# [Excerpted text]
------------------------------------------------------------------------
Token Hashing Vectorizer#

Token Hashing Vectorizer builds token count vectors on the fly by employing a hashing trick. It is a stateless transformer that uses a hashing algorithm to assign token occurrences to a bucket in a vector of user-specified dimensionality. The advantage of hashing over storing a fixed vocabulary is that there is no memory footprint however there is a chance that certain tokens will collide with other tokens especially in lower-dimensional vector spaces.

Note

The default hashing function is CRC32 and is a good mix between speed and output space utilization. MurmurHash has even greater utilization but at the cost of some speed and it is only available on PHP 8.1 and above. FNV1 is comparable to CRC32 but with slightly more overhead.

Interfaces: Transformer

Data Type Compatibility: Categorical

Parameters#

#	Param	Default	Type	Description
1	dimensions		int	The dimensionality of the vector space.
2	tokenizer	Word	Tokenizer	The tokenizer used to extract tokens from blobs of text.
3	hashFn	callable	'crc32'	The hash function that accepts a string token and returns an integer.

Example#

use Rubix\ML\Transformers\TokenHashingVectorizer;
use Rubix\ML\Tokenizers\Word();

$transformer = new TokenHashingVectorizer(10000, new Word(), TokenHashingVectorizer::MURMUR3);

Additional Constants#

The CRC32 callback function.

public const CRC32 callable(string):int

The MurmurHash3 callback function.

public const MURMUR3 callable(string):int

The FNV1 callback function.

public const FNV1 callable(string):int

Additional Methods#

The MurmurHash3 hashing function:

public static murmur3(string $input) : int

Note

MurmurHash3 is only available on PHP 8.1 or above.

The FNV1a 32-bit hashing function:

public static fnv1a32(string $input) : int
------------------------------------------------------------------------
# [What to work on]
a – According to the Token Hashing Vectorizer documentation, which PHP version is required to use MurmurHash?
b – From the Token Hashing Vectorizer documentation, extract everything from "The CRC32 callback" down to "FNV1 callback function.", word for word.

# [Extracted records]
------------------------------------------------------------------------
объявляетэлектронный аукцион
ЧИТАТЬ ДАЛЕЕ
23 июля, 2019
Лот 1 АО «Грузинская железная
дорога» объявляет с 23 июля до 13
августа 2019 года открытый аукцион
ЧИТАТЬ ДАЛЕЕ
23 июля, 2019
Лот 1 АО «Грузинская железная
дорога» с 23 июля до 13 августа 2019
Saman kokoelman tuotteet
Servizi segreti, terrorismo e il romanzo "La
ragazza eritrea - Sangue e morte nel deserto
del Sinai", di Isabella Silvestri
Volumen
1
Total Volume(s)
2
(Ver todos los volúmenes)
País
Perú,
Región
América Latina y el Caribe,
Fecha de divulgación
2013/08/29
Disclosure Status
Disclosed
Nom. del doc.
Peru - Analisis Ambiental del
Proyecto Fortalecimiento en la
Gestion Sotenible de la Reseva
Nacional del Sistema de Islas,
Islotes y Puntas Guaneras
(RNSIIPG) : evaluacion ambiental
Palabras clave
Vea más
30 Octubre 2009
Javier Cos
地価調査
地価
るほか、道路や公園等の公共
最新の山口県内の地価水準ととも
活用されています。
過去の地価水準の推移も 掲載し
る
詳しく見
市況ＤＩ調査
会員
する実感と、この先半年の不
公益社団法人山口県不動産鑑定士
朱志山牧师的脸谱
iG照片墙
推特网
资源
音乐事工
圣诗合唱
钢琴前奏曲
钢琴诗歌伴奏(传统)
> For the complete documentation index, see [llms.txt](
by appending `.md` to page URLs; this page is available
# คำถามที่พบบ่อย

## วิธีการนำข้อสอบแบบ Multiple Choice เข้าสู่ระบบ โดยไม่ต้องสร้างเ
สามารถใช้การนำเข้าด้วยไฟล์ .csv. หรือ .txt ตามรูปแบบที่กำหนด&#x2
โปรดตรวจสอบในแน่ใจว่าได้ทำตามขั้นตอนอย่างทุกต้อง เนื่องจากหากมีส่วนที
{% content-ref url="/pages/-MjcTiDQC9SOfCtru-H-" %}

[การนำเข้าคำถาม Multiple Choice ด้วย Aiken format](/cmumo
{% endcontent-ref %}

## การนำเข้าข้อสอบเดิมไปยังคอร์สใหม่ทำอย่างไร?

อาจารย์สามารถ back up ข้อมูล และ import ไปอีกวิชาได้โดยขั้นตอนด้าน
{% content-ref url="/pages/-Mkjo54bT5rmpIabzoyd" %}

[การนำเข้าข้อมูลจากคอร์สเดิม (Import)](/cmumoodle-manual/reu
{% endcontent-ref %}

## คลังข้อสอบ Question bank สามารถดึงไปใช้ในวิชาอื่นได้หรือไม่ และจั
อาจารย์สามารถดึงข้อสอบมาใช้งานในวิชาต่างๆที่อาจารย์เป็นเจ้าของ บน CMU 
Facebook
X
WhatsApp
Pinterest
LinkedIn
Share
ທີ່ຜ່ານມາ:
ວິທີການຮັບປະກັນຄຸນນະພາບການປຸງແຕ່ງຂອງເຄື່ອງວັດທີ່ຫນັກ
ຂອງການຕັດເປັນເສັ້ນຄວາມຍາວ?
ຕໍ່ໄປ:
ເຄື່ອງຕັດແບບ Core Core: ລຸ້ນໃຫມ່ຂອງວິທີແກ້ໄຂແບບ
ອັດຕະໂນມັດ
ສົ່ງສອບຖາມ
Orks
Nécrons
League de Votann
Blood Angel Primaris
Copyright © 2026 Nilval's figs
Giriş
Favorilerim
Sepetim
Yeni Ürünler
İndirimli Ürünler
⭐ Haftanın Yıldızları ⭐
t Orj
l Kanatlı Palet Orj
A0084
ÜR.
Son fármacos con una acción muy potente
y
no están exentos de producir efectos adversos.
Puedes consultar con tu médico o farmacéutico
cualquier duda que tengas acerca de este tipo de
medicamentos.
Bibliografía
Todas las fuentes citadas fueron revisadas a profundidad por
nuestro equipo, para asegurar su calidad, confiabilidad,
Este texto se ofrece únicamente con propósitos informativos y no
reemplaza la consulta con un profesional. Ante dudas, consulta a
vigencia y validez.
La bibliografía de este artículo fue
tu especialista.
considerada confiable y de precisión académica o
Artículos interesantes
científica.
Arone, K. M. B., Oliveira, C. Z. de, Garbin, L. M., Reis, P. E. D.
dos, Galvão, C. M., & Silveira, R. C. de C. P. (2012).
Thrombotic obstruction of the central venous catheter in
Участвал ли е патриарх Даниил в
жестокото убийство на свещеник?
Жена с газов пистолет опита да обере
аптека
------------------------------------------------------------------------
# [Solutions]
a – PHP 8.1 or above.

b –
The CRC32 callback function.

public const CRC32 callable(string):int

The MurmurHash3 callback function.

public const MURMUR3 callable(string):int

The FNV1 callback function.